On my worst days, I will dismiss something that someone else does as stupid and a waste of time, without ever attempting to think outside my own head or walk in someone else's shoes.
And not to get all religious on anyone, but a major tenant of my belief system is to not pass judgment and to always try to see another person's point of view (the ol' "walk in my shoes") and to treat other's as I want to be treated, and I fail all the time. Every day I fail, but that really isn't the point. The point is to try.
So here is me explaining myself:
Yes. I spend a lot of time watching TV and reading comic books. I also like novels and movies but not as much as TV or comics because I like stories told in a serial format. We've already covered this.
I spend a lot of time thinking about these stories, as well. I spend a lot of time talking about this with other people who also spend a lot of time thinking about it. We actually get a lot out of it. We are able to take a text and analyze it and tear it apart and apply it to something. We are able to take a fictional character and think about the situations this character has faced and we can then speculate on how this character would react in another situation. We can wonder what this means for us as people and how this affects our own outlook on the world. We can look to the fake person that someone else created and find something of value in our own lives.
People are not shitting when they say Buffy taught them how to be strong.

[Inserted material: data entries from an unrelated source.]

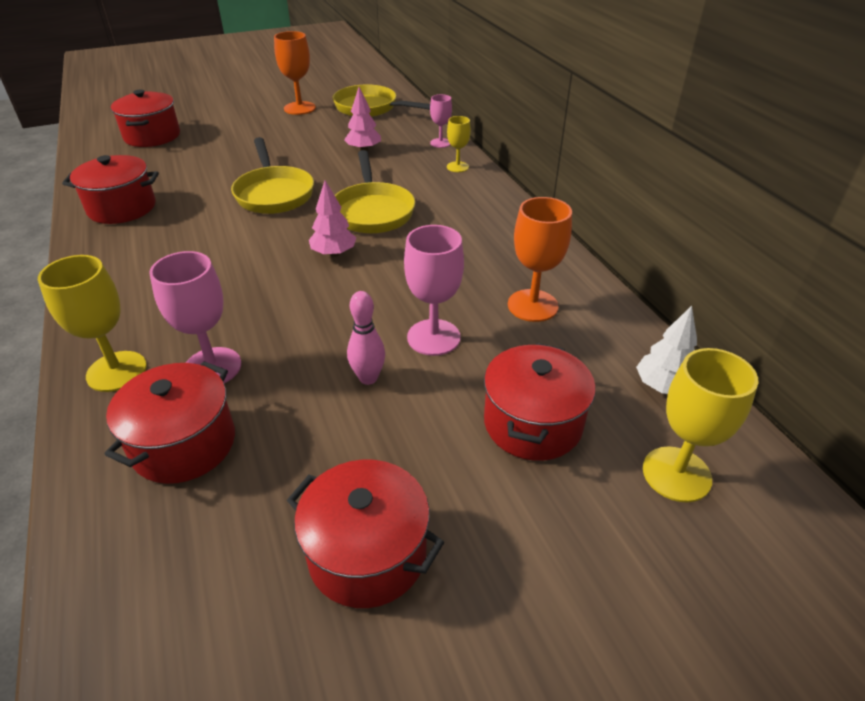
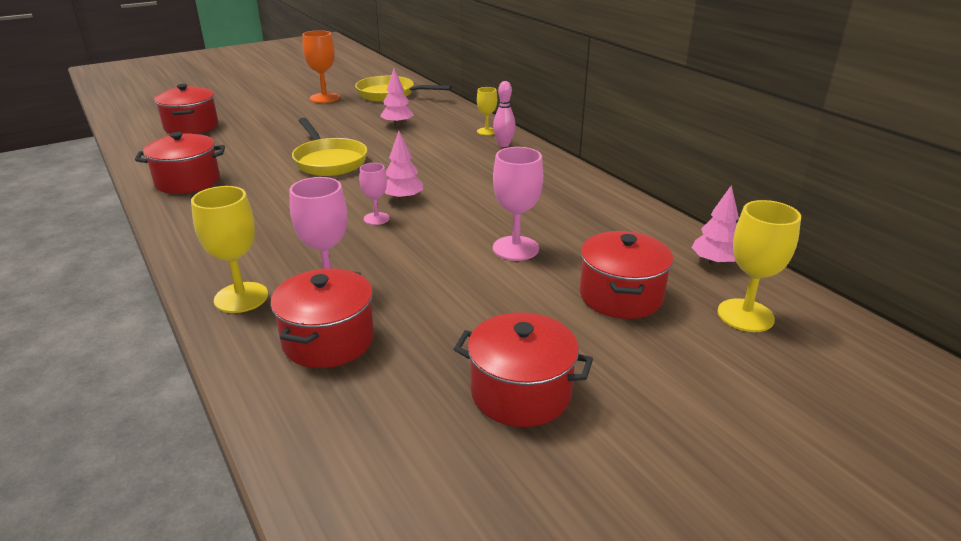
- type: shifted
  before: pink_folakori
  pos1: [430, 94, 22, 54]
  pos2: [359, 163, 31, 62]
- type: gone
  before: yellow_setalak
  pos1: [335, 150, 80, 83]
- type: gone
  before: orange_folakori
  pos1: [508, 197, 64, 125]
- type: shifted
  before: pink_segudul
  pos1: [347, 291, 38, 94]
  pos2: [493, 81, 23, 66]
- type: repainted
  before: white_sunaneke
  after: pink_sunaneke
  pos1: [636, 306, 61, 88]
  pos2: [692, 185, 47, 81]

We can do all of this - AND - we can do it in space. Or in the Ice Age. Or in another galaxy or with superpowers.
None of this is new. Humans are kind of built to respond to stories and fiction. It just pings more in some people than in others.
As far as me wasting my time...no, I don't think so. I'm interacting (and not just online) with other people, I am thinking and I am more spiritually at peace now than ever. I feel involved.
And really - I don't know what I could be doing to serve society any more than I already do. I suppose I could volunteer more - but we can *all* say this and I was saying this before I ever knew what fandom was. I am not going to cure cancer or write a symphony or even ever be published - so what else can I do?
I work. I spend time with my family. I spend time with my friends. I don't really like going to bars anymore (boring) but if you want to see a movie or go out to eat or need someone to go shopping with or want to come with me to the dog park - I'm always up for these things.
I like to be at home. I'm not into going out and partying until 2 am. I have done that. I still like to do it occasionally - but I am at a point in my life where that is just not fulfilling. It isn't fun. And yet, when I do feel pressure in real life? When I do feel like I have people breathing down my neck about "You never go out, you are a hermit, you are just shutting yourself off" it is because I don't feel up to going and sitting in a noisy bar and drinking a beer and not being able to hear anything anyone says and totally feeling shut out of conversations because of this and just sitting and being bored. I've done this - I'm over it - life is too short.
It'd be different if I could smoke in the bars here - give me a cigarette and I can amuse myself for at least a good seven minutes. Cigarettes are fun. God, I miss it. What was I saying?
Oh yeah - I will never change the world, I am just not that kind of person. I do think I can change my own small section and I am working on it. I think I can change me and that is my favorite project. I want to be totally the me-ist that I can be: the best Me.
I don't think that is a waste of time.